Virmaître, 1894 : Blanchisseur de campagne (Argot des voleurs).

Virmaître, 1894 : Vol à la marque. Il se pratique dans les voitures de blanchisseuses qui viennent de la campagne et contient leurs voitures à la garde d’un enfant (Argot des voleurs).

France, 1907 : Garçon de lavoir ; blanchisseur. Argot des voleurs.

Paquelin

anon., 1827 : L’enfer.

Raban et Saint-Hilaire, 1829 : Enfer.

Bras-de-Fer, 1829 : L’enfer.

un détenu, 1846 : Pays.

Halbert, 1849 : Flatteur ou l’enfer.

La Rue, 1894 : Flatteur. Paqueliner, flatter.

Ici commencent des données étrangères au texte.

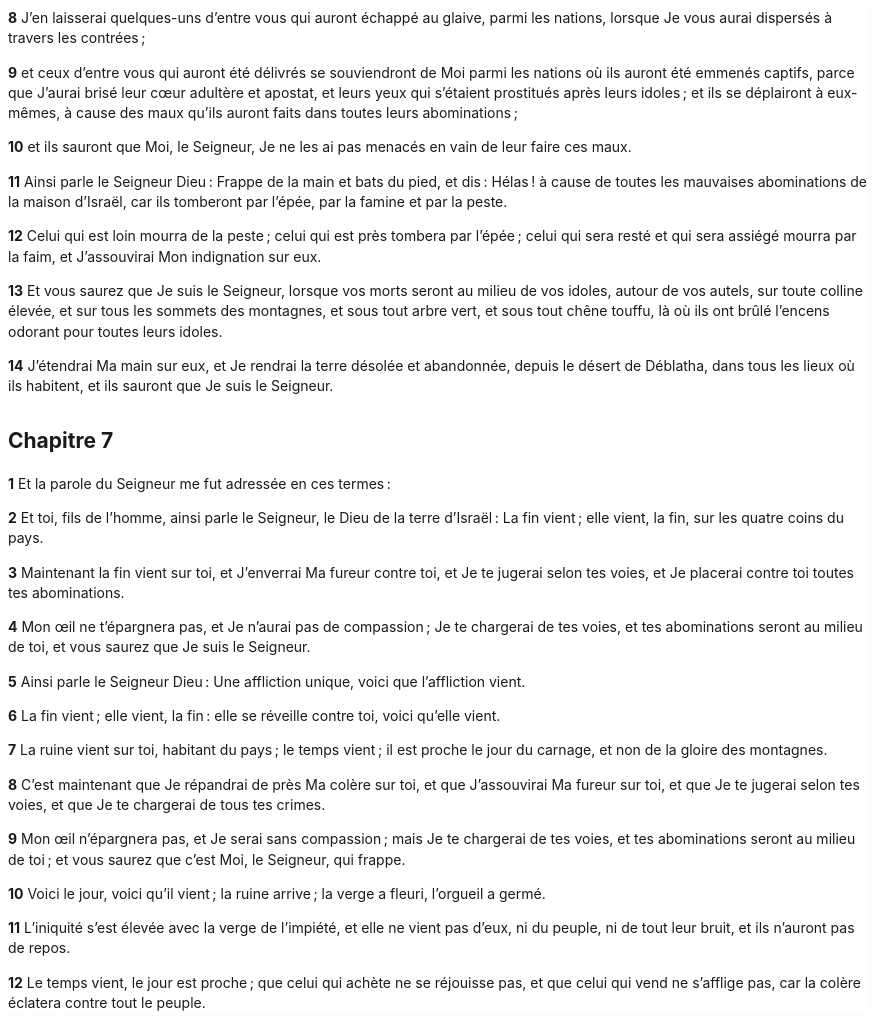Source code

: **8** J’en laisserai quelques-uns d’entre vous qui auront échappé au glaive, parmi les nations, lorsque Je vous aurai dispersés à travers les contrées ;

**9** et ceux d’entre vous qui auront été délivrés se souviendront de Moi parmi les nations où ils auront été emmenés captifs, parce que J’aurai brisé leur cœur adultère et apostat, et leurs yeux qui s’étaient prostitués après leurs idoles ; et ils se déplairont à eux-mêmes, à cause des maux qu’ils auront faits dans toutes leurs abominations ;

**10** et ils sauront que Moi, le Seigneur, Je ne les ai pas menacés en vain de leur faire ces maux.

**11** Ainsi parle le Seigneur Dieu : Frappe de la main et bats du pied, et dis : Hélas ! à cause de toutes les mauvaises abominations de la maison d’Israël, car ils tomberont par l’épée, par la famine et par la peste.

**12** Celui qui est loin mourra de la peste ; celui qui est près tombera par l’épée ; celui qui sera resté et qui sera assiégé mourra par la faim, et J’assouvirai Mon indignation sur eux.

**13** Et vous saurez que Je suis le Seigneur, lorsque vos morts seront au milieu de vos idoles, autour de vos autels, sur toute colline élevée, et sur tous les sommets des montagnes, et sous tout arbre vert, et sous tout chêne touffu, là où ils ont brûlé l’encens odorant pour toutes leurs idoles.

**14** J’étendrai Ma main sur eux, et Je rendrai la terre désolée et abandonnée, depuis le désert de Déblatha, dans tous les lieux où ils habitent, et ils sauront que Je suis le Seigneur.

## Chapitre 7

**1** Et la parole du Seigneur me fut adressée en ces termes :

**2** Et toi, fils de l’homme, ainsi parle le Seigneur, le Dieu de la terre d’Israël : La fin vient ; elle vient, la fin, sur les quatre coins du pays.

**3** Maintenant la fin vient sur toi, et J’enverrai Ma fureur contre toi, et Je te jugerai selon tes voies, et Je placerai contre toi toutes tes abominations.

**4** Mon œil ne t’épargnera pas, et Je n’aurai pas de compassion ; Je te chargerai de tes voies, et tes abominations seront au milieu de toi, et vous saurez que Je suis le Seigneur.

**5** Ainsi parle le Seigneur Dieu : Une affliction unique, voici que l’affliction vient.

**6** La fin vient ; elle vient, la fin : elle se réveille contre toi, voici qu’elle vient.

**7** La ruine vient sur toi, habitant du pays ; le temps vient ; il est proche le jour du carnage, et non de la gloire des montagnes.

**8** C’est maintenant que Je répandrai de près Ma colère sur toi, et que J’assouvirai Ma fureur sur toi, et que Je te jugerai selon tes voies, et que Je te chargerai de tous tes crimes.

**9** Mon œil n’épargnera pas, et Je serai sans compassion ; mais Je te chargerai de tes voies, et tes abominations seront au milieu de toi ; et vous saurez que c’est Moi, le Seigneur, qui frappe.

**10** Voici le jour, voici qu’il vient ; la ruine arrive ; la verge a fleuri, l’orgueil a germé.

**11** L’iniquité s’est élevée avec la verge de l’impiété, et elle ne vient pas d’eux, ni du peuple, ni de tout leur bruit, et ils n’auront pas de repos.

**12** Le temps vient, le jour est proche ; que celui qui achète ne se réjouisse pas, et que celui qui vend ne s’afflige pas, car la colère éclatera contre tout le peuple.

France, 1907 : Flatteur ; corruption de patelin. Argot des voleurs.

Paqueliner

France, 1907 : Flatter.

Pas dormir pour tout le monde (ne)

France, 1907 : Fermer par intérêt, faiblesse ou flatterie les yeux sur les méfaits de quelqu’un, mais les tenir grands ouverts sur les fautes des autres. Une amusante anecdote se rattache à ce dicton.
Le fameux Mécène, tant de fois chanté par Horace à cause de ses largesses, avait une femme fort jolie dont l’empereur Auguste devint amoureux. Peu de dames résistent à la passion d’un souverain et Mécène, trop bon courtisan pour ne pas se prêter aux caprices du maître, fermait volontiers les yeux. Une nuit que l’empereur soupait chez Mécène, près de la belle Térentia, il se gêna si peu qu’il prit les dernières libertés. Mécène, pour ne rien voir, se hâta de dormir. Mais, après le tour du maitre, un des familiers d’Auguste s’approcha de Térentia et commença de petites privautés, préliminaires de plus grandes. Le mari, offensé, ouvrit les yeux et s’écria plein de colère : Non omnibus dormio ! « Je ne dors pas pour tous ! » Tous les convives s’esclaffèrent et, dès le lendemain, le mot courait dans Rome.

Passer la main sur le dos de quelqu’un

Delvau, 1866 : v. a. Le flatter, lui dire des choses qu’on sait devoir lui être agréables. Argot du peuple. On dit aussi Passer la main sur le ventre.